やはり、コリンが縛り上げられていた。目を回している。微かに香る衣服から、たぬきの置き土産を食らったのがわかった。
「ま、落ち着こうじゃないか、みんな」
私はソファでくつろぎの姿勢をとった。
「君たちの期待を一身に背負っている、我が身の重さは理解した。しかし私としては、あまりにも事を性急に求めすぎていると思うんだけどね」
「でもマスター、ボクは格好いいマスターも見たいんだけどなぁ」
「気持ちは嬉しいけどね、アキラ。そうは言っても今日明日どうにかなる、という話ではないだろ?」
「それは、まあ………」
「今日はエキサイティングな魔法を見て、私たちも少し興奮してるのさ。今まで通りの地道な努力。これを重ねて、明日へと繋げようじゃないか」
明日はイベント最終日。現在のところ、東西両軍ともに五分。つまり、いよいよ決戦ということだ。
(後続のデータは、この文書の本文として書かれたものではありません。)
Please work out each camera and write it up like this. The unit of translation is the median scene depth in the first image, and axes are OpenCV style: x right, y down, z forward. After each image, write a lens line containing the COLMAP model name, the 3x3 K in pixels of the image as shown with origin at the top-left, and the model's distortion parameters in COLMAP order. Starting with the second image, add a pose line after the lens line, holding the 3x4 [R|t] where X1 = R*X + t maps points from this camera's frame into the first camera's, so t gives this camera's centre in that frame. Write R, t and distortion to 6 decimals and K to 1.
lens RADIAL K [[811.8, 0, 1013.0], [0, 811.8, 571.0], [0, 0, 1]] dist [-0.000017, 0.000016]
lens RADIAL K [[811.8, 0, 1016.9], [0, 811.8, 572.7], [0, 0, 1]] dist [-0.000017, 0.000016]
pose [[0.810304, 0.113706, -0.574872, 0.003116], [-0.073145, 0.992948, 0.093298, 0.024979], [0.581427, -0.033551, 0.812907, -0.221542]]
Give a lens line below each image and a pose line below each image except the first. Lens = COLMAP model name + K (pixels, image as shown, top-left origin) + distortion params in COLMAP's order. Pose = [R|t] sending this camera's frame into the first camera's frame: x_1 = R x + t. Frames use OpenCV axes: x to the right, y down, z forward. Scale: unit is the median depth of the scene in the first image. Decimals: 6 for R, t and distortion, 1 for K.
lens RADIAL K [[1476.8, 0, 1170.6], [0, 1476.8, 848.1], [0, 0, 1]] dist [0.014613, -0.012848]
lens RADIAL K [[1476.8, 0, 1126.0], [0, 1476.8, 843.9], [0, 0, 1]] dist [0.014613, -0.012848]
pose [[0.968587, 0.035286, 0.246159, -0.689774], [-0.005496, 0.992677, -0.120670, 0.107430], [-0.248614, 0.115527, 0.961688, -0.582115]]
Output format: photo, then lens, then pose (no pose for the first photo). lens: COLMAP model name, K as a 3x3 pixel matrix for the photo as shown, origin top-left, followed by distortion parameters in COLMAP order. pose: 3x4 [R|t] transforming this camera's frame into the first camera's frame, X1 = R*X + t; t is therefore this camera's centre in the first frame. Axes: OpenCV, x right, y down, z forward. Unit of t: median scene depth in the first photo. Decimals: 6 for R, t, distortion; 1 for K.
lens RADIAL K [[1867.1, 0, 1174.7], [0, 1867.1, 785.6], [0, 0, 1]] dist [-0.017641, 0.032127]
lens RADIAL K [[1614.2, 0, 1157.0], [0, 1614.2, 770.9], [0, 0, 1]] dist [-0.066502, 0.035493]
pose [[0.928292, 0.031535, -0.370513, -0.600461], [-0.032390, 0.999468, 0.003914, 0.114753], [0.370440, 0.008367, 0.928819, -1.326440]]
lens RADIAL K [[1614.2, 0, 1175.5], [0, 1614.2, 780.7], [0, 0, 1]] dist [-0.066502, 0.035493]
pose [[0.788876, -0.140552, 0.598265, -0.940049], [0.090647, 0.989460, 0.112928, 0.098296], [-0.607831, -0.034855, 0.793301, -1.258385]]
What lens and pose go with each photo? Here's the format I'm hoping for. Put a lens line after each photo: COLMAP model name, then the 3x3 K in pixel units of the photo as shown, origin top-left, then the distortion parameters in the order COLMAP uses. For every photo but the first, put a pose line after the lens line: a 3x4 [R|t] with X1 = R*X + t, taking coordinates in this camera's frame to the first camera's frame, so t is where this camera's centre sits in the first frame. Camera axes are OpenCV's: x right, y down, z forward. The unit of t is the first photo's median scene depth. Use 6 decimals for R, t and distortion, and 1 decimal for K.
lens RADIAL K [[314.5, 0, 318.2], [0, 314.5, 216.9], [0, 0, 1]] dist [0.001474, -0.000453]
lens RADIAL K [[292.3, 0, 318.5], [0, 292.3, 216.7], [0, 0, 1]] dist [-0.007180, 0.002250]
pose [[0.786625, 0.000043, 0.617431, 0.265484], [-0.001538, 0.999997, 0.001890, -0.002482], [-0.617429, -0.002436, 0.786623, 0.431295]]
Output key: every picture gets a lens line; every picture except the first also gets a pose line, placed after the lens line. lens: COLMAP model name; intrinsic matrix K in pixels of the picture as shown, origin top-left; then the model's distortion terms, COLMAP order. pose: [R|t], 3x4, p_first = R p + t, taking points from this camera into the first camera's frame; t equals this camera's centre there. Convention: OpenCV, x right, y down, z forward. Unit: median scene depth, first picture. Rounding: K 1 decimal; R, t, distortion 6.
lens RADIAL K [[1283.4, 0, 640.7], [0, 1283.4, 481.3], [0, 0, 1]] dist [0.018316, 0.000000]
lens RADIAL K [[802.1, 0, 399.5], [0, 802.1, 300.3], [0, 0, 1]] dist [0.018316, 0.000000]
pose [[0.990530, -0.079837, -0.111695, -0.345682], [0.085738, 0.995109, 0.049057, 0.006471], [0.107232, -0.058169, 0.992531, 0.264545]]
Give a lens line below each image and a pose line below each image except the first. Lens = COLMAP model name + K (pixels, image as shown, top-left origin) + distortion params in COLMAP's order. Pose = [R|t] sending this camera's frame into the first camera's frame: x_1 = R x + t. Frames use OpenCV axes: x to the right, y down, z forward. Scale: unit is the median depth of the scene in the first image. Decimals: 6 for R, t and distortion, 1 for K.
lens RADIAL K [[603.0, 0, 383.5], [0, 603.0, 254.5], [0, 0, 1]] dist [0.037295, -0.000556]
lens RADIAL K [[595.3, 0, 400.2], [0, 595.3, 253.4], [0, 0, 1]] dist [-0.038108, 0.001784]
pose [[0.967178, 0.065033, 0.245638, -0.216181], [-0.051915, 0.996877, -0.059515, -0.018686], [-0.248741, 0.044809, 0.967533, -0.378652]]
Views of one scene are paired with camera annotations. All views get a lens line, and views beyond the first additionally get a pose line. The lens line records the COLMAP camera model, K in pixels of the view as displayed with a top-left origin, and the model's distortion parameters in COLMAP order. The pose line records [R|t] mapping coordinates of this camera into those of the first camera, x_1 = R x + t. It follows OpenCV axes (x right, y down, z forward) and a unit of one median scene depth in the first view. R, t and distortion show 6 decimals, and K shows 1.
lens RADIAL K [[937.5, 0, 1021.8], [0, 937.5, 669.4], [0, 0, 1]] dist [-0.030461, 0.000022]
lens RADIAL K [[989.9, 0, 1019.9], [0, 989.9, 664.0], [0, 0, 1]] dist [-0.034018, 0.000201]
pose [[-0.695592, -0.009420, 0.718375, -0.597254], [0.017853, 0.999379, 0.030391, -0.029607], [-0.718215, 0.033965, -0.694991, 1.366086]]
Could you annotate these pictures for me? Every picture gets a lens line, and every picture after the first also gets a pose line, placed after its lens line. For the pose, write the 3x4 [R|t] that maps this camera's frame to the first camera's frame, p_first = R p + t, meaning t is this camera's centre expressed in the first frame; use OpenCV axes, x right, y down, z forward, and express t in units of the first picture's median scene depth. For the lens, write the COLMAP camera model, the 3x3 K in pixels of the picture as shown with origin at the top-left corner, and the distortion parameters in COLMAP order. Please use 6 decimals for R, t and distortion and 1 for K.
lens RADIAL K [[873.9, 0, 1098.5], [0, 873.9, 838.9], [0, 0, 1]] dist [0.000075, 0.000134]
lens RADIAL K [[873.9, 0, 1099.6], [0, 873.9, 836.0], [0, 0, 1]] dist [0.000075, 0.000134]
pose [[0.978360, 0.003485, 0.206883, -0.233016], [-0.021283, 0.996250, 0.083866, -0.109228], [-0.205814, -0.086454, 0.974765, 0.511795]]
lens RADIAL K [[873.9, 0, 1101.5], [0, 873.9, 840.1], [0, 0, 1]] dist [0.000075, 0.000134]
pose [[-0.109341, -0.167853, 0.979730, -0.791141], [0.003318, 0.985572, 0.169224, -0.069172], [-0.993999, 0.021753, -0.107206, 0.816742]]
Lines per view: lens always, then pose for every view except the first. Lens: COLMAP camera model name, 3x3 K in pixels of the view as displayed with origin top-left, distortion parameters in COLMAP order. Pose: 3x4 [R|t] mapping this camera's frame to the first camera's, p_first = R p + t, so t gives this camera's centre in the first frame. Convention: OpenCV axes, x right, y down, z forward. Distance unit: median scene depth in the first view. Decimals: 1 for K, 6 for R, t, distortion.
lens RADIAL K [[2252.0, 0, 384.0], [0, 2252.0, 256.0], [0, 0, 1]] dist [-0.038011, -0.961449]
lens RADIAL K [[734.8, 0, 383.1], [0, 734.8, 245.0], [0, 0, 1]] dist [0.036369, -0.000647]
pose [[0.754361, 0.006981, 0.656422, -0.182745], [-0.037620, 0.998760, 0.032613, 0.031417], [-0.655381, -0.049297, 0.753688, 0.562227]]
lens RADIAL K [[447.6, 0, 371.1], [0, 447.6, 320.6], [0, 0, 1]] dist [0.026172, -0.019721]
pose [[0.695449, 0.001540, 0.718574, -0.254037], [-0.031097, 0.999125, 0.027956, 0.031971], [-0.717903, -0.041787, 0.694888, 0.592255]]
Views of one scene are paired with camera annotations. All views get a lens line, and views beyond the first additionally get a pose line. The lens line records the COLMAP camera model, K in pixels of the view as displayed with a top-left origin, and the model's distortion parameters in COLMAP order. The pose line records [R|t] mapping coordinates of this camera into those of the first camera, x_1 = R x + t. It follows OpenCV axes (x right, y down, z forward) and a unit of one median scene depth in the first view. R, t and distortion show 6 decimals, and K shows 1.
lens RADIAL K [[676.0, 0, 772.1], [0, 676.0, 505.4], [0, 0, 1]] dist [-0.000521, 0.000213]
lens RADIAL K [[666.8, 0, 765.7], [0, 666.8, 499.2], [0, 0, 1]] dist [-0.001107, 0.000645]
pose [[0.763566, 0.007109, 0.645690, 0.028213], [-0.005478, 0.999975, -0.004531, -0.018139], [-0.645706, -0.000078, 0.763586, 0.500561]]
「ところでホロホロ、試合時間を残して砦が落ちた場合、どうなるんだ?」
肝心なことを忘れていた。
ホロホロは「そのまま第二戦がはじまるよ」と、資料も見ずに答える。
「というか御主人様、バトルに気を取られすぎで、細かいことは頭に無いんですね」
たぬき、お前はさがっていろ。
「明日は開幕と同時に魔法攻撃。それから丘の上占拠だったわよね?」
「あぁ、そうだなコリン」
「退くことも大切だけど、やっぱり攻め込むとか占拠するってのは、楽しいわね」
槍をひとつしごいてみせる。
「あんまり興奮しすぎるなよ?」
「もちろんよ! だけど嫌がらせ攻撃してくる敵がいたら………フフフっ」
わかる。
決戦という言葉に胸おどらせているのは、なにもコリンだけではない。私も同じなのだ。
「まあ、今日のところはお開きにしよう。明日は万全なコンディションで臨まないとな」
とはいえ、今夜は眠れるかどうか。私も少し興奮している。